I assumed an interested expression, though not one as avid and fascinated as I felt. It is unwise in these circumstances to look greedy.

‘My father and mother weren't on very good terms. That's making it sound better than it was. They were on very bad terms and had been for some time. I don't know why unless it was something to do with Dr Lombard.’ She changed tack abruptly. ‘John was quite a normal little boy or so they say. He's two years older than I am. He had mumps when he was five and I think that's what changed him. Dr Lombard says no but he doesn't know everything, though he thinks he does. Whatever happened, it didn't make him stupid. He could do amazing algebra problems and that kind of thing.

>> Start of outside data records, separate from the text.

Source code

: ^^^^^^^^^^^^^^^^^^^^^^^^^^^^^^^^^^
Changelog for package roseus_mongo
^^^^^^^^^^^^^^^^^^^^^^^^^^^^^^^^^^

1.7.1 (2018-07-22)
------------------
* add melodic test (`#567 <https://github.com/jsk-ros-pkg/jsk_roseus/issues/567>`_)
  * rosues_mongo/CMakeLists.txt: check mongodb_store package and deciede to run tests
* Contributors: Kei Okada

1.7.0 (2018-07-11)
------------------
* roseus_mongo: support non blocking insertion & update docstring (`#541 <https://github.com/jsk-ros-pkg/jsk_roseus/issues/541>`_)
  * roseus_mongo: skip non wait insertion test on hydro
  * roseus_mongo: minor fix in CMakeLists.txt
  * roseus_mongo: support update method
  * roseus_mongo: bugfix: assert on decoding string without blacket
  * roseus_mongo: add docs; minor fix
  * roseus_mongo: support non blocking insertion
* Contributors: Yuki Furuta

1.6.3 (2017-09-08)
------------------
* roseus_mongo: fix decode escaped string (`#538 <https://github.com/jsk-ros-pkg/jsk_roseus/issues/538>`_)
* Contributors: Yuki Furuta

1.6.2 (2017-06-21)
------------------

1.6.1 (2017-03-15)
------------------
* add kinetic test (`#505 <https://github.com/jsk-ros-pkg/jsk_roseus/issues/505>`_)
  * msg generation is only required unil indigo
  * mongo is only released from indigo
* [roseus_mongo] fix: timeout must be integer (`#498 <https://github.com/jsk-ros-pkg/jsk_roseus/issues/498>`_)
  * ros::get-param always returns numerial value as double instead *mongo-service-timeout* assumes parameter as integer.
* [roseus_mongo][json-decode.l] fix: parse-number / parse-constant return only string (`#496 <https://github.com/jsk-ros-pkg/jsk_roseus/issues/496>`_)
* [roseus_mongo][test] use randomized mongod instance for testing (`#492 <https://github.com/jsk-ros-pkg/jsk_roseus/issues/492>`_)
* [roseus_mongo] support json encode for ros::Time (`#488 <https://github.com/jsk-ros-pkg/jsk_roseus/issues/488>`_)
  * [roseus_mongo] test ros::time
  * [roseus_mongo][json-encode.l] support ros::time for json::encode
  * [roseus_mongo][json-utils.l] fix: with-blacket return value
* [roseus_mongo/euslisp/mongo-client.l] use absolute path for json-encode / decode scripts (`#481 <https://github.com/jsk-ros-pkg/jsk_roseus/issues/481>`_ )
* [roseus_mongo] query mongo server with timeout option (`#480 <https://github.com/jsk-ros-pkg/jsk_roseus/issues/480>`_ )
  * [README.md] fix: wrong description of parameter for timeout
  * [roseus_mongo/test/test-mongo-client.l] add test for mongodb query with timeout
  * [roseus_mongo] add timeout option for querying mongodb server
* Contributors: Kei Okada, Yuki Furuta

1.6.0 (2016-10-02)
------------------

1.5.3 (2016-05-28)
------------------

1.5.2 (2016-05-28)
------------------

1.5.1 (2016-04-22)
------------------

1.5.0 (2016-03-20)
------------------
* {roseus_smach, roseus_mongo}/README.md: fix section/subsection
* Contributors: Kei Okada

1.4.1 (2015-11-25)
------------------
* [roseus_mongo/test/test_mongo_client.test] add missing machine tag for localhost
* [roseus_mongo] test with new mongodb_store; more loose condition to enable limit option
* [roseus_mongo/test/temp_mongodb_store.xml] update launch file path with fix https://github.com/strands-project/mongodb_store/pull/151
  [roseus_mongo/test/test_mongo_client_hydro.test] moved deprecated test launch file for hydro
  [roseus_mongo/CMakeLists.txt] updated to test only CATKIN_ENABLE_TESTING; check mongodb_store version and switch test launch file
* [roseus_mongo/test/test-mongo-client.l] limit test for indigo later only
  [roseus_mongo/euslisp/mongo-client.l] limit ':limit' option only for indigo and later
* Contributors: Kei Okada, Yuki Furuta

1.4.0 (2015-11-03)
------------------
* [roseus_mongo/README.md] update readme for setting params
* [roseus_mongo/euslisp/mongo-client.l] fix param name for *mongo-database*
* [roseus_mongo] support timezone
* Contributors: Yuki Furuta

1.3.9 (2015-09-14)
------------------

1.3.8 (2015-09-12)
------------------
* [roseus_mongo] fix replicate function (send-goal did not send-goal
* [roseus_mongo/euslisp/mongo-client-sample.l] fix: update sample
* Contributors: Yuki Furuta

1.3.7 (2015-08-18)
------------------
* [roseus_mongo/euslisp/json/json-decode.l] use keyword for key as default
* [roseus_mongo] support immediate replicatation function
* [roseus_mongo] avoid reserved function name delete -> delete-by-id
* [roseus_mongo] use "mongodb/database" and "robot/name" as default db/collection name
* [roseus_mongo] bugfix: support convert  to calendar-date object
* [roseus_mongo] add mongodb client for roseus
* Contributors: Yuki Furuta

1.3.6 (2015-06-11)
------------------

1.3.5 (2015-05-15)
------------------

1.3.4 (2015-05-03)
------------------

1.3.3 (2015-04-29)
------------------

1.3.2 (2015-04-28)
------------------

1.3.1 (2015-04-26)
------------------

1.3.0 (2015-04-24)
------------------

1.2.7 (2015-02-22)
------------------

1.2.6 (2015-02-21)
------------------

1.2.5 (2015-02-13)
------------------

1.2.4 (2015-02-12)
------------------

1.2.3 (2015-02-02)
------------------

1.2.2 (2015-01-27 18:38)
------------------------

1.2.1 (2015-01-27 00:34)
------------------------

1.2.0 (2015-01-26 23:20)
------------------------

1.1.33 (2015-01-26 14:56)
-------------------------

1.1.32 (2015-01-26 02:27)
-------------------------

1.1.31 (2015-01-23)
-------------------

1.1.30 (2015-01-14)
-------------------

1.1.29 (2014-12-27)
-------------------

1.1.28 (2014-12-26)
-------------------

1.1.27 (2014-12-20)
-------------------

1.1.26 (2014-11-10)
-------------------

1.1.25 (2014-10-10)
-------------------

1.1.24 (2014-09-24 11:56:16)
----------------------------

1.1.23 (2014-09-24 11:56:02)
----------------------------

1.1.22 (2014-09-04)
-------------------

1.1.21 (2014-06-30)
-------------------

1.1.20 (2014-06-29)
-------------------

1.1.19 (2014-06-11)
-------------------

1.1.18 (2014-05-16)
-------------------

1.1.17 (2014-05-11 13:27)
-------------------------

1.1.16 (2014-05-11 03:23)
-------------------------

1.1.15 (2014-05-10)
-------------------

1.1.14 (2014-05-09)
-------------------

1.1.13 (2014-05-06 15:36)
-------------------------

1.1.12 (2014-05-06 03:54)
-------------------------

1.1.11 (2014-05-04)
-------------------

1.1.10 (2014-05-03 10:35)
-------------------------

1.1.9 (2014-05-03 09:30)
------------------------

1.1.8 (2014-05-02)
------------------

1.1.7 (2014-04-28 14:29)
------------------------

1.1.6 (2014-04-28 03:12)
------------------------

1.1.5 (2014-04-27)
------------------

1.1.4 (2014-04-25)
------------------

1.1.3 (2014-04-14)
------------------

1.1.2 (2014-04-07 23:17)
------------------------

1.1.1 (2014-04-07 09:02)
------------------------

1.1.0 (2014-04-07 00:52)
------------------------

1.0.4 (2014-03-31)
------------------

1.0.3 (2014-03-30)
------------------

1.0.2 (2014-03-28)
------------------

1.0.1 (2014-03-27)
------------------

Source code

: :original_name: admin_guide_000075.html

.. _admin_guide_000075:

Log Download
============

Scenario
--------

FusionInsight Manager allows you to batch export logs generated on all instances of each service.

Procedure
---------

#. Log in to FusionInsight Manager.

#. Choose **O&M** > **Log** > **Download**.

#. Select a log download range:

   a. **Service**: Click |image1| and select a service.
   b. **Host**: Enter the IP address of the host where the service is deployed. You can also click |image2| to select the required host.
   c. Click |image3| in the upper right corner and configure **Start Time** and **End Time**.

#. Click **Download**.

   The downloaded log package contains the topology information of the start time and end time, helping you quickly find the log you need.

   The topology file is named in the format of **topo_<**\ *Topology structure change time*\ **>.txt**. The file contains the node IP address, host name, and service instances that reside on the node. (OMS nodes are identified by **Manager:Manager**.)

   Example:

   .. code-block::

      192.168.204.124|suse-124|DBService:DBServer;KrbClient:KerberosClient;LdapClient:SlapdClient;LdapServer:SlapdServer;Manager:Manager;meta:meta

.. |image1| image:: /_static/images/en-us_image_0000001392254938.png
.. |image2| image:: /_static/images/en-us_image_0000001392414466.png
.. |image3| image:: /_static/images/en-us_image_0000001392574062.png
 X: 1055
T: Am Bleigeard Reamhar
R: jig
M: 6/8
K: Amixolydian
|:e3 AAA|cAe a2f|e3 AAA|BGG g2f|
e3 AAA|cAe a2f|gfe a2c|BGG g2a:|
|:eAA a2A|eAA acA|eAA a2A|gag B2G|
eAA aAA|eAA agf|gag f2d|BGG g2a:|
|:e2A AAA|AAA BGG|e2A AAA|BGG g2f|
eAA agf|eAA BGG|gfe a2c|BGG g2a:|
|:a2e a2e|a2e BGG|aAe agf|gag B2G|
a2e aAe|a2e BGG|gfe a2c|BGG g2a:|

‘Well, Daddy had made a will, leaving everything including the house to Mother, but something happened to make him change it. He made a completely new will in which he left Mother an annuity and everything else including the house to John. Mother has a life interest in the house but it belongs to John, so neither of them can sell it.’

‘What about the rest of you?’ I said.

‘He thought we'd all get married. That was what he expected women to do and the only real career for them. Zorah was married. He couldn't understand it, that the plainest and youngest of us got married first. Of course what Raymond Todd – that was her husband – liked about her was her brain and her style. All his wives had been clever. The second one was quite a distinguished physicist.

‘As I say, he thought we'd get married and our husbands would keep us.’ Ella gave the Cosway coughing laugh. ‘Ida's engagement was broken off within weeks of his death. I had a chap but there was no chance of him marrying and the one after him was married already. I expect you thought I was a virgin.’

I said not quite truthfully that I hadn't thought about it.

‘Well, I'm not. I suppose Winifred is but I dare say Eric is too. My God, but that'll be some wedding night. I'm digressing, aren't I? I was telling you about the will. Daddy left everything to John on well, certain conditions. That would mean we'd have to ask him for what we wanted – I think he meant we'd have to treat him properly – and in point of fact that means asking the trustees. Daddy set up a trust for John, you see. If he wants something he has to ask the trustees, they're Daddy's nephew Adam, who's a heart specialist, and Daddy's solicitor, Mr Salt, and the son of an old friend of his called Jerome Prance. And Mother. Mr Salt insisted he included Mother but the others always outvote her so her being there isn't much use.